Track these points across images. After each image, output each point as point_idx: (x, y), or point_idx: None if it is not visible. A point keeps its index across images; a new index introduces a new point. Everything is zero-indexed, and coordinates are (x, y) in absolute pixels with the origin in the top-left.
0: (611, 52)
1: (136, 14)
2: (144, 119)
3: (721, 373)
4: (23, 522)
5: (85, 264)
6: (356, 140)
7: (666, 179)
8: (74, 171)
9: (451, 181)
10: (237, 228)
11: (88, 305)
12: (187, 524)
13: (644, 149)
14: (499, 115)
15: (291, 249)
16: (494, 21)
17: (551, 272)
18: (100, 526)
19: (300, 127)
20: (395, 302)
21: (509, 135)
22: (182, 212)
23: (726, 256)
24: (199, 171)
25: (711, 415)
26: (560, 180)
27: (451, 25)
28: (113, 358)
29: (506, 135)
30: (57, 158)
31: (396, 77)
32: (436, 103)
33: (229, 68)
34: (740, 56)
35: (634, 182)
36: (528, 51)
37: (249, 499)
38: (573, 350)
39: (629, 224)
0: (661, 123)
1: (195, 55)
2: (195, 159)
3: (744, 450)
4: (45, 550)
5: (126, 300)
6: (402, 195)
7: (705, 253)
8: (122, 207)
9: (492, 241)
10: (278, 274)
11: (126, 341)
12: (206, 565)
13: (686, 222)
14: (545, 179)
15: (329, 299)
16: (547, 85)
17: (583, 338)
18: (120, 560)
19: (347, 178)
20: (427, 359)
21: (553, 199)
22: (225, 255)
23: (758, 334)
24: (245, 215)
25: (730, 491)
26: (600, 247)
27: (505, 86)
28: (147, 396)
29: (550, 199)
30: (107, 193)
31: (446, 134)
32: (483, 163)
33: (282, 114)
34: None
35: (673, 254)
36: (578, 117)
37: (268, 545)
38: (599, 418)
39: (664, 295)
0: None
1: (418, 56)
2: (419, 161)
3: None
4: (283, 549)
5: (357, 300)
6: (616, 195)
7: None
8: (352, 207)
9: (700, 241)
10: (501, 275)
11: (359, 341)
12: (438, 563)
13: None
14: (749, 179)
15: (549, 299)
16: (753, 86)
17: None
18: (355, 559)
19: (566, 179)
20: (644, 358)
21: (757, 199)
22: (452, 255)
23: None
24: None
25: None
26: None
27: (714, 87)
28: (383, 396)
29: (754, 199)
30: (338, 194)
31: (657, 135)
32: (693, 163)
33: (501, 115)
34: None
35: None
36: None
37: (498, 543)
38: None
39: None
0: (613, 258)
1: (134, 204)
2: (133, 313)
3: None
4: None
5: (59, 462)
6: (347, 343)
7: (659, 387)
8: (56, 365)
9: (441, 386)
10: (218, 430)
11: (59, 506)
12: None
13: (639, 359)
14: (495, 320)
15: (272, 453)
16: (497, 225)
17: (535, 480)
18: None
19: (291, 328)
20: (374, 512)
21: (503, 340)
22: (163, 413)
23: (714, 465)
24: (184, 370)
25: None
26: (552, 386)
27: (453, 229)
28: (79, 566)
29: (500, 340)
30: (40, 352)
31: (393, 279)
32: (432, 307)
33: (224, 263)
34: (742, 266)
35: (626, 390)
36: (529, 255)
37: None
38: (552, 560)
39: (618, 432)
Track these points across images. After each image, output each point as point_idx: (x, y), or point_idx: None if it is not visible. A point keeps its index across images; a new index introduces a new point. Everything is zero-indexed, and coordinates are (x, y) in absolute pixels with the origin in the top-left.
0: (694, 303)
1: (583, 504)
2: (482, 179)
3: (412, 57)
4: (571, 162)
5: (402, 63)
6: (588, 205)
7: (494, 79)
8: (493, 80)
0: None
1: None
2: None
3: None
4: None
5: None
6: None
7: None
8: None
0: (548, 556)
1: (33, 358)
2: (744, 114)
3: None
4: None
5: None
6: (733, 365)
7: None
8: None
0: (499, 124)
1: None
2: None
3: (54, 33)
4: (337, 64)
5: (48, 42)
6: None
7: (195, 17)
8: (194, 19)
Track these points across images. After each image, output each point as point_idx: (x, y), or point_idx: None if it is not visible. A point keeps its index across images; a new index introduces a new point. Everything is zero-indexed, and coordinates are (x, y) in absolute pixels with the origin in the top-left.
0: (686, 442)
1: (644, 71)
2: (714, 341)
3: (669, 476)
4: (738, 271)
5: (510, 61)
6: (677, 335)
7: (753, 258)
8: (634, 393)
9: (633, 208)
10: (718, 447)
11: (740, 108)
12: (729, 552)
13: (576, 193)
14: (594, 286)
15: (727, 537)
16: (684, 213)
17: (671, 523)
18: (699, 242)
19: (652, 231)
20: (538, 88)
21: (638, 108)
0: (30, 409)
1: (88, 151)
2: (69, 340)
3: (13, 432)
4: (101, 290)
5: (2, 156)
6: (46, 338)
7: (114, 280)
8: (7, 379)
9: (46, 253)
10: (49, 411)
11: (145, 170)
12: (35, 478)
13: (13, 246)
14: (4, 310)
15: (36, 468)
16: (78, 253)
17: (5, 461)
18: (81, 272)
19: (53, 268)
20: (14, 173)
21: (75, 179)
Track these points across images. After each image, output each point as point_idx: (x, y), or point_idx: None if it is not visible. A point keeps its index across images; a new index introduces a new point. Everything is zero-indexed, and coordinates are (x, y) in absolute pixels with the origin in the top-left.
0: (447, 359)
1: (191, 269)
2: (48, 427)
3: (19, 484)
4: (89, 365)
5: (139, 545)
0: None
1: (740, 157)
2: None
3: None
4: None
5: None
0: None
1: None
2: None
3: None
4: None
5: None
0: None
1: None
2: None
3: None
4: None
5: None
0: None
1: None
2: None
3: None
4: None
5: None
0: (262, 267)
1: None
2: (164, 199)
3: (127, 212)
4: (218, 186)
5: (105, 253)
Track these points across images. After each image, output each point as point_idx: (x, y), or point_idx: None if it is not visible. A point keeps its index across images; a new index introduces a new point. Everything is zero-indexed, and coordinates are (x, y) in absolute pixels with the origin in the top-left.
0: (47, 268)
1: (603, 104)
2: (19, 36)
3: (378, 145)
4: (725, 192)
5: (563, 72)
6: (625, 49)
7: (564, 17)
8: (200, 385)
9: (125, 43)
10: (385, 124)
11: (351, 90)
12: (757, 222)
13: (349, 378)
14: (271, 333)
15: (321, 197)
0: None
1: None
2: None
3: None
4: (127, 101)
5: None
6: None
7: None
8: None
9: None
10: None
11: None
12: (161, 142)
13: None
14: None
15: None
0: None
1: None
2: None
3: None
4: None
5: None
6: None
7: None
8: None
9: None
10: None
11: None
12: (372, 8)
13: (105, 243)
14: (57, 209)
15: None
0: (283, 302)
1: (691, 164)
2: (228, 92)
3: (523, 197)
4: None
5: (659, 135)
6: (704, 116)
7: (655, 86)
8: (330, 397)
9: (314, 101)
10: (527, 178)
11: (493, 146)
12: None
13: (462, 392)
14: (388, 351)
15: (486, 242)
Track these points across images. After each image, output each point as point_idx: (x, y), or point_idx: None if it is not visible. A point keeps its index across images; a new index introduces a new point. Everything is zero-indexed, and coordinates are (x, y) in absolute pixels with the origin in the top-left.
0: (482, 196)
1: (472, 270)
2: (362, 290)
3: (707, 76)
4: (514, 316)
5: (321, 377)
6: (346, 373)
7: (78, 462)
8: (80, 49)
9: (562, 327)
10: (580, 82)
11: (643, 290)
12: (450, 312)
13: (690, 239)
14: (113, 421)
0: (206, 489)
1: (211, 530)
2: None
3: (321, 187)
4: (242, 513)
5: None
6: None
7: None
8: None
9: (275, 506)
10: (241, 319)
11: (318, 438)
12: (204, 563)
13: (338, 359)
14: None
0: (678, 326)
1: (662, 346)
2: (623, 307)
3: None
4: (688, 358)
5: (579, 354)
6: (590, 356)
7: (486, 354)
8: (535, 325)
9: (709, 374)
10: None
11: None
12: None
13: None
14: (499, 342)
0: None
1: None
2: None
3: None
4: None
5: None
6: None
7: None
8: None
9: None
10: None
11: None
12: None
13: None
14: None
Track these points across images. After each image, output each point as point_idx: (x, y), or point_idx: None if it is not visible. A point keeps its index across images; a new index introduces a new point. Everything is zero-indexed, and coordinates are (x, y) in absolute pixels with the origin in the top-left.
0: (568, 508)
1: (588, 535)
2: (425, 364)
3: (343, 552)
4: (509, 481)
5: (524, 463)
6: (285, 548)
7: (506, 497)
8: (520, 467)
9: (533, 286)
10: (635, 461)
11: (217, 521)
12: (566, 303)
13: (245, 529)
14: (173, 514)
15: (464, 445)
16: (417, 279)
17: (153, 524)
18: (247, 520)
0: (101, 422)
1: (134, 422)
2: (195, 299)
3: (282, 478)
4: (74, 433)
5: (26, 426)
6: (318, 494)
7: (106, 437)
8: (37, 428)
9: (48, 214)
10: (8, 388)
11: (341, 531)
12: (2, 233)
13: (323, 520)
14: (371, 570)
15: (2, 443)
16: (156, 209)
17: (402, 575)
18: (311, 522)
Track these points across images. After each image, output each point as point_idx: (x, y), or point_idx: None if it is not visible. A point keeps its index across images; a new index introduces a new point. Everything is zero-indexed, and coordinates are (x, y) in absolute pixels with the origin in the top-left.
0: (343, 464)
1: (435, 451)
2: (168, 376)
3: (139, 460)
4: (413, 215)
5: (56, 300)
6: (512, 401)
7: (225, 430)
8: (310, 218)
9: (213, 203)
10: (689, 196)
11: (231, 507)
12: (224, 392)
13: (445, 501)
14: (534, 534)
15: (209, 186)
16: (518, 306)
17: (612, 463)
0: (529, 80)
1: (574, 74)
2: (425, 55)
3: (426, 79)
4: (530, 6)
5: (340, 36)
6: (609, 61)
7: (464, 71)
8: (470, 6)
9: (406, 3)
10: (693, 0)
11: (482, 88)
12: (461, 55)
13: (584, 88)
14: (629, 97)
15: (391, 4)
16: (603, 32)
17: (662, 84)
*-*-*
* Task directions
Convert the rows, from the first line through the line containing "13: (686, 222)", into a JSON list of strings with one string per line and no blank lines.

* Exercise output
[
  "Track these points across images. After each image, output each point as point_idx: (x, y), or point_idx: None if it is not visible. A point keeps its index across images; a new index introduces a new point. Everything is zero-indexed, and coordinates are (x, y) in absolute pixels with the origin in the top-left.",
  "0: (611, 52)",
  "1: (136, 14)",
  "2: (144, 119)",
  "3: (721, 373)",
  "4: (23, 522)",
  "5: (85, 264)",
  "6: (356, 140)",
  "7: (666, 179)",
  "8: (74, 171)",
  "9: (451, 181)",
  "10: (237, 228)",
  "11: (88, 305)",
  "12: (187, 524)",
  "13: (644, 149)",
  "14: (499, 115)",
  "15: (291, 249)",
  "16: (494, 21)",
  "17: (551, 272)",
  "18: (100, 526)",
  "19: (300, 127)",
  "20: (395, 302)",
  "21: (509, 135)",
  "22: (182, 212)",
  "23: (726, 256)",
  "24: (199, 171)",
  "25: (711, 415)",
  "26: (560, 180)",
  "27: (451, 25)",
  "28: (113, 358)",
  "29: (506, 135)",
  "30: (57, 158)",
  "31: (396, 77)",
  "32: (436, 103)",
  "33: (229, 68)",
  "34: (740, 56)",
  "35: (634, 182)",
  "36: (528, 51)",
  "37: (249, 499)",
  "38: (573, 350)",
  "39: (629, 224)",
  "0: (661, 123)",
  "1: (195, 55)",
  "2: (195, 159)",
  "3: (744, 450)",
  "4: (45, 550)",
  "5: (126, 300)",
  "6: (402, 195)",
  "7: (705, 253)",
  "8: (122, 207)",
  "9: (492, 241)",
  "10: (278, 274)",
  "11: (126, 341)",
  "12: (206, 565)",
  "13: (686, 222)"
]